Supplied material:
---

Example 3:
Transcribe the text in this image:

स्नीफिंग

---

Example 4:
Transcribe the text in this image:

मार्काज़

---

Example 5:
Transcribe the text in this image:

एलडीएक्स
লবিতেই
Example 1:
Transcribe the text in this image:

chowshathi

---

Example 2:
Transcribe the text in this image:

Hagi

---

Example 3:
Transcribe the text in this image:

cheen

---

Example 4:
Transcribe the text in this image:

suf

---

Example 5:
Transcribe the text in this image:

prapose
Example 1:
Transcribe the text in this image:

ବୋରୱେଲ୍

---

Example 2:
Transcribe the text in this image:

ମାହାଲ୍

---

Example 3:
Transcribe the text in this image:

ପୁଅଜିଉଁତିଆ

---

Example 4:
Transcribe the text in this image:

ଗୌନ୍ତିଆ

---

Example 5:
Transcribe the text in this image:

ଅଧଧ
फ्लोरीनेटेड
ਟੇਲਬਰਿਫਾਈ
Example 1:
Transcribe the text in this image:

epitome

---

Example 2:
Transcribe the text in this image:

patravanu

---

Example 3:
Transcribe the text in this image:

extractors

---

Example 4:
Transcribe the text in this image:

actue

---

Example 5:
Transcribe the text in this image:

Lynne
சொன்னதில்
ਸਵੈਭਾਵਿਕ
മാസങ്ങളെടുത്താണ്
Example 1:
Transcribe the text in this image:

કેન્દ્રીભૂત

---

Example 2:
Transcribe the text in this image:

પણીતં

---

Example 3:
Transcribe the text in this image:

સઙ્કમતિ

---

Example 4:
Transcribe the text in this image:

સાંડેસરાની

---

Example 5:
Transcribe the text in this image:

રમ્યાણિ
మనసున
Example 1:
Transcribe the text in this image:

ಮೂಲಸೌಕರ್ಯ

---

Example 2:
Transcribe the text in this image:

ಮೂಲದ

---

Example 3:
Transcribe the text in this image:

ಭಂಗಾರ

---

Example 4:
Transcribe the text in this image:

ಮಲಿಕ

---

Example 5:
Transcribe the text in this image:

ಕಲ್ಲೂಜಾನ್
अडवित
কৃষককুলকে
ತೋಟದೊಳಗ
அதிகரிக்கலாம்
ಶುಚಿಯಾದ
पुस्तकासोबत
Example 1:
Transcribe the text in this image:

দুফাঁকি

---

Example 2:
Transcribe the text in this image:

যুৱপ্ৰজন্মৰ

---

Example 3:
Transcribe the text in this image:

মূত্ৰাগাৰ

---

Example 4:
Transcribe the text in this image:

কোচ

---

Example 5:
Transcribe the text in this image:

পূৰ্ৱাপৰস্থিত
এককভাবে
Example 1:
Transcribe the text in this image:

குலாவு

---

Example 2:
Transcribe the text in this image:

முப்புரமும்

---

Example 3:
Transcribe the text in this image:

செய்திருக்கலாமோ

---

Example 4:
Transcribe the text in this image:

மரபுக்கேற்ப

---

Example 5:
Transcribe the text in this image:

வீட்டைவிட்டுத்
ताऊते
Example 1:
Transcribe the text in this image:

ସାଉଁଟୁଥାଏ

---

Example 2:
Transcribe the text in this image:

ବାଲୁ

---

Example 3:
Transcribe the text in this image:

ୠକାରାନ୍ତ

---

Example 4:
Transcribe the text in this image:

Requirement:
Start to finish, restate the records above word for word.

Answer section:
---

Example 3:
Transcribe the text in this image:

स्नीफिंग

---

Example 4:
Transcribe the text in this image:

मार्काज़

---

Example 5:
Transcribe the text in this image:

एलडीएक्स
লবিতেই
Example 1:
Transcribe the text in this image:

chowshathi

---

Example 2:
Transcribe the text in this image:

Hagi

---

Example 3:
Transcribe the text in this image:

cheen

---

Example 4:
Transcribe the text in this image:

suf

---

Example 5:
Transcribe the text in this image:

prapose
Example 1:
Transcribe the text in this image:

ବୋରୱେଲ୍

---

Example 2:
Transcribe the text in this image:

ମାହାଲ୍

---

Example 3:
Transcribe the text in this image:

ପୁଅଜିଉଁତିଆ

---

Example 4:
Transcribe the text in this image:

ଗୌନ୍ତିଆ

---

Example 5:
Transcribe the text in this image:

ଅଧଧ
फ्लोरीनेटेड
ਟੇਲਬਰਿਫਾਈ
Example 1:
Transcribe the text in this image:

epitome

---

Example 2:
Transcribe the text in this image:

patravanu

---

Example 3:
Transcribe the text in this image:

extractors

---

Example 4:
Transcribe the text in this image:

actue

---

Example 5:
Transcribe the text in this image:

Lynne
சொன்னதில்
ਸਵੈਭਾਵਿਕ
മാസങ്ങളെടുത്താണ്
Example 1:
Transcribe the text in this image:

કેન્દ્રીભૂત

---

Example 2:
Transcribe the text in this image:

પણીતં

---

Example 3:
Transcribe the text in this image:

સઙ્કમતિ

---

Example 4:
Transcribe the text in this image:

સાંડેસરાની

---

Example 5:
Transcribe the text in this image:

રમ્યાણિ
మనసున
Example 1:
Transcribe the text in this image:

ಮೂಲಸೌಕರ್ಯ

---

Example 2:
Transcribe the text in this image:

ಮೂಲದ

---

Example 3:
Transcribe the text in this image:

ಭಂಗಾರ

---

Example 4:
Transcribe the text in this image:

ಮಲಿಕ

---

Example 5:
Transcribe the text in this image:

ಕಲ್ಲೂಜಾನ್
अडवित
কৃষককুলকে
ತೋಟದೊಳಗ
அதிகரிக்கலாம்
ಶುಚಿಯಾದ
पुस्तकासोबत
Example 1:
Transcribe the text in this image:

দুফাঁকি

---

Example 2:
Transcribe the text in this image:

যুৱপ্ৰজন্মৰ

---

Example 3:
Transcribe the text in this image:

মূত্ৰাগাৰ

---

Example 4:
Transcribe the text in this image:

কোচ

---

Example 5:
Transcribe the text in this image:

পূৰ্ৱাপৰস্থিত
এককভাবে
Example 1:
Transcribe the text in this image:

குலாவு

---

Example 2:
Transcribe the text in this image:

முப்புரமும்

---

Example 3:
Transcribe the text in this image:

செய்திருக்கலாமோ

---

Example 4:
Transcribe the text in this image:

மரபுக்கேற்ப

---

Example 5:
Transcribe the text in this image:

வீட்டைவிட்டுத்
ताऊते
Example 1:
Transcribe the text in this image:

ସାଉଁଟୁଥାଏ

---

Example 2:
Transcribe the text in this image:

ବାଲୁ

---

Example 3:
Transcribe the text in this image:

ୠକାରାନ୍ତ

---

Example 4:
Transcribe the text in this image:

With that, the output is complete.